Merge Operators

MergeOperator lets writers record partial updates with Db::merge, Db::merge_with_options, and WriteBatch::merge. Those APIs append merge operands to the row history instead of forcing every writer to read the current value first. SlateDB resolves that history later with the operator you install.

Example

This example uses a merge operator that concatenates string fragments.

use bytes::Bytes;
use slatedb::{Db, Error, MergeOperator, MergeOperatorError};
use slatedb::object_store::{memory::InMemory, ObjectStore};
use std::sync::Arc;

struct StringConcatMergeOperator;

impl MergeOperator for StringConcatMergeOperator {
    fn merge(
        &self,
        _key: &Bytes,
        existing_value: Option<Bytes>,
        operand: Bytes,
    ) -> Result<Bytes, MergeOperatorError> {
        let mut result = existing_value.unwrap_or_default().as_ref().to_vec();
        result.extend_from_slice(&operand);
        Ok(Bytes::from(result))
    }
}

#[tokio::main]
async fn main() -> Result<(), Error> {
    let object_store: Arc<dyn ObjectStore> = Arc::new(InMemory::new());
    let db = Db::builder("example", object_store)
        .with_merge_operator(Arc::new(StringConcatMergeOperator))
        .build()
        .await?;

    db.merge(b"greeting", b"hello, ").await?;
    db.merge(b"greeting", b"world").await?;

    let value = db.get(b"greeting").await?.unwrap();
    assert_eq!(value.as_ref(), b"hello, world");
    Ok(())
}

Resolution

For one key, SlateDB reads the newest visible row first and walks backward until it reaches a plain value, a tombstone, or the end of history. It then applies the newer operands from oldest to newest on top of that base.

Value -> Merge -> Merge reads as the base value plus both operands.
Tombstone -> Merge -> Merge ignores everything older than the delete and applies only the newer operands.
Merge -> Merge returns the merged operand bytes even though no base value exists yet.

When SlateDB flushes or compacts data, that last case may remain a single Merge row instead of turning into a plain value, because SlateDB still has merge operands but no base value for the key. If older SST levels contain an older value or tombstone for that key, a later read or compaction can still combine that older state with the newer merged operand.

Contract

The MergeOperator trait has two methods:

merge combines one operand with an optional accumulated value.
merge_batch combines an optional accumulated value with a slice of operands ordered from oldest to newest.

The default merge_batch implementation calls merge pairwise. Override it if you can process a batch more efficiently.
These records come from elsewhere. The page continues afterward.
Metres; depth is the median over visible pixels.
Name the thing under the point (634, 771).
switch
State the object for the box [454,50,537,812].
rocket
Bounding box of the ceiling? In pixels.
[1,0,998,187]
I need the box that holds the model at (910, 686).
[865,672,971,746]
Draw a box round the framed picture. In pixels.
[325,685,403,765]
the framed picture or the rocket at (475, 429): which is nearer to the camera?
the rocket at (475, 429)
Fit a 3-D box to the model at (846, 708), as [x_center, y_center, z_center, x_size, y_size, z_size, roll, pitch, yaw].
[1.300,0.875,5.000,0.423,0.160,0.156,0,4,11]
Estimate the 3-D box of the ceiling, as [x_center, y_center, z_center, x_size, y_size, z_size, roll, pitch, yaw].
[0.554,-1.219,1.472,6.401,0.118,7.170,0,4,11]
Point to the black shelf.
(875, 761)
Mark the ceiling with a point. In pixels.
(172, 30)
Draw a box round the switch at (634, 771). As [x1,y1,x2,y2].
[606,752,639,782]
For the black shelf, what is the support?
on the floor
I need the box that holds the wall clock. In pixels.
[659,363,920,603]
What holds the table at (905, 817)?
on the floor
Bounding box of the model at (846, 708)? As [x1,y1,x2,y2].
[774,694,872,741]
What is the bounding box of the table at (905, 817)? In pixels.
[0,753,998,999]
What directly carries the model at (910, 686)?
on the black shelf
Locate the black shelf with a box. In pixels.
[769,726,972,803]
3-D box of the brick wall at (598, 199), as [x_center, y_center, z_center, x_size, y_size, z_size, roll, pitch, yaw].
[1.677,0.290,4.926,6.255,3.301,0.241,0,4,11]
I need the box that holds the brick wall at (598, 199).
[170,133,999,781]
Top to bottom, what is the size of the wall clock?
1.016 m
The operator must be associative. SlateDB may regroup operands during reads, memtable flush, and compaction, so the result has to stay stable when those boundaries move. SlateDB installs one merge operator per database, but your implementation can dispatch by key prefix or value format if you need different merge rules.

Where Merges Happen

Reads

Normal reads wrap the iterator stack with MergeOperatorIterator. Point lookups and scans can merge operands across the write batch, memtable, immutable memtables, L0 SSTs, and sorted runs.

The read path merges operands even when their expire_ts values differ. The returned row uses the minimum expire_ts across the merged operands and any base value. Time covers the TTL rules in more detail.
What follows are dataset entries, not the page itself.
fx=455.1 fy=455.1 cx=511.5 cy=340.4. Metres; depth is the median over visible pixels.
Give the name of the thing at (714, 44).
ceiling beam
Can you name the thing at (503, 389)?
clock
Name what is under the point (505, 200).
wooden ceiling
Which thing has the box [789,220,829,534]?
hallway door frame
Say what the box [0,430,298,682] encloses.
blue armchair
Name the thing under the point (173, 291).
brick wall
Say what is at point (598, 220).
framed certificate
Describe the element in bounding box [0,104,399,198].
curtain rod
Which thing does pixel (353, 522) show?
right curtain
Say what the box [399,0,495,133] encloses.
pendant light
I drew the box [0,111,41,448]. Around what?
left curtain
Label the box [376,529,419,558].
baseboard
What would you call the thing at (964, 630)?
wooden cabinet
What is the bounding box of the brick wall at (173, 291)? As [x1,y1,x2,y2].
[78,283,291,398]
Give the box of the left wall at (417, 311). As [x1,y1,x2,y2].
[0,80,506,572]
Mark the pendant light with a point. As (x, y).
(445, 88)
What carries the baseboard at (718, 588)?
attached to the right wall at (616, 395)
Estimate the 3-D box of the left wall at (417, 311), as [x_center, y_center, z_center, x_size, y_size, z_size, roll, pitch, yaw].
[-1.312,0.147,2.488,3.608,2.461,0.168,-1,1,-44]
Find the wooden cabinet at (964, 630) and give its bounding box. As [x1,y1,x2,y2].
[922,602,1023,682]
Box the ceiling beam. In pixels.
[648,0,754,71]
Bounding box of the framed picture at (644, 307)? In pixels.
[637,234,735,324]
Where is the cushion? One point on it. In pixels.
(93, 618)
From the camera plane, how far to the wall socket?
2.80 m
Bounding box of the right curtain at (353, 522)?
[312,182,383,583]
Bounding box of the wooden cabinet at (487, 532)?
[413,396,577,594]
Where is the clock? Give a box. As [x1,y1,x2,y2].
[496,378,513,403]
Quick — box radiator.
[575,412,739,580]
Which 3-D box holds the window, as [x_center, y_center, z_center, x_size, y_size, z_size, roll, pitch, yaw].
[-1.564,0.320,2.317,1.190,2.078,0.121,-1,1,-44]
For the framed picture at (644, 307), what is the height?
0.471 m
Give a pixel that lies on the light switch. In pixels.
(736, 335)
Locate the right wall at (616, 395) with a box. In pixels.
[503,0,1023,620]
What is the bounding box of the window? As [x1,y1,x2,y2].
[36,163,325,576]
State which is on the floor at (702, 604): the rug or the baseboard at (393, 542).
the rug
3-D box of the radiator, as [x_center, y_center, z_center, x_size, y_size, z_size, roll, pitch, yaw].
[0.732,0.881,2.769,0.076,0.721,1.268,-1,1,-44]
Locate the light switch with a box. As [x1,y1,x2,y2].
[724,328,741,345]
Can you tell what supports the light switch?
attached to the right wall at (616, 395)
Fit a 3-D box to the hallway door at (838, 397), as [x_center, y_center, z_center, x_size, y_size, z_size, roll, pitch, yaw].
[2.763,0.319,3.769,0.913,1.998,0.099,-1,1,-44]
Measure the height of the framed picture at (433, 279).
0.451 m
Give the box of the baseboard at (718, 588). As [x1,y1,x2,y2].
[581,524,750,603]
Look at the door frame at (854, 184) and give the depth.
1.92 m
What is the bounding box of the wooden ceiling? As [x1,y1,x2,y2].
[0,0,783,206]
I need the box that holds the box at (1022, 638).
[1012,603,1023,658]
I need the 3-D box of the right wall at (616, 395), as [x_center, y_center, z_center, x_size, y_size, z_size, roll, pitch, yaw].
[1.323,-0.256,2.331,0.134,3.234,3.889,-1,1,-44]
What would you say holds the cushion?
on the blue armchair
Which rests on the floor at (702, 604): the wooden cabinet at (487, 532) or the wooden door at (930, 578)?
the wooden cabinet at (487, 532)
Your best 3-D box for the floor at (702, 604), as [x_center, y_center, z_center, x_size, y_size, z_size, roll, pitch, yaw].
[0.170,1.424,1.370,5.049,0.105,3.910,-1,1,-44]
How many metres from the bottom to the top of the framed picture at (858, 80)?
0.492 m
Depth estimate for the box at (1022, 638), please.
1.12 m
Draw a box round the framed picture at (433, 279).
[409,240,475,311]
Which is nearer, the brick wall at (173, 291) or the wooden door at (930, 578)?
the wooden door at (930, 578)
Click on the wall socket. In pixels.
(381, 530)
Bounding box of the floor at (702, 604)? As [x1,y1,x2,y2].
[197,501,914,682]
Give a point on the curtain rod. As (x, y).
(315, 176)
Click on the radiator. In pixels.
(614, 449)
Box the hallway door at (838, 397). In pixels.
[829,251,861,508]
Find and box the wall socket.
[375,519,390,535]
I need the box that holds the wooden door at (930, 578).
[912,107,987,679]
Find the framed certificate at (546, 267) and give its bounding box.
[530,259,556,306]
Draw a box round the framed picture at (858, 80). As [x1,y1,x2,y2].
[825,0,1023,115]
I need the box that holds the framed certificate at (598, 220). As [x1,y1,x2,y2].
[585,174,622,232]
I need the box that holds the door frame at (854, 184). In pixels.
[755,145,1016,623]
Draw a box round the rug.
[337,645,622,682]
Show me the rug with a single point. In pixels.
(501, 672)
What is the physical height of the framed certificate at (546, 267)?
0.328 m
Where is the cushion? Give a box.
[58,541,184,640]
If no merge operator is configured and a read encounters a Merge row, SlateDB returns MergeOperatorMissing.

Rewrites

Inside a committed WriteBatch, SlateDB reduces consecutive merge operations for the same key when the writer has a merge operator configured. If the batch also contains a value or tombstone base for that key, the reduced row becomes a plain value. If it has only operands, the reduced row stays a Merge.

Memtable flush and compaction use the same merge logic before they write new SSTs. Those rewrite paths are stricter than reads. They keep rows with different expire_ts values in separate groups so they can expire independently, and they stop at snapshot and durability retention boundaries so active snapshots or remote readers can still see the version chain they need.

Raw APIs

WalReader and WAL-based Change Data Capture do not apply the merge operator. They expose raw ValueDeletable::Merge rows. Downstream consumers need to materialize those operands themselves if they need final values.

Configuration

Every process that reads or rewrites stored merge rows needs compatible merge logic.

Writers use DbBuilder::with_merge_operator.
Standalone compactors use CompactorBuilder::with_merge_operator.
Read-only handles use DbReaderBuilder::with_merge_operator.

If one process writes merge operands and another opens the same database without a compatible operator, the raw rows can still exist in storage, but later reads, memtable flushes, or compaction can fail when they reach them.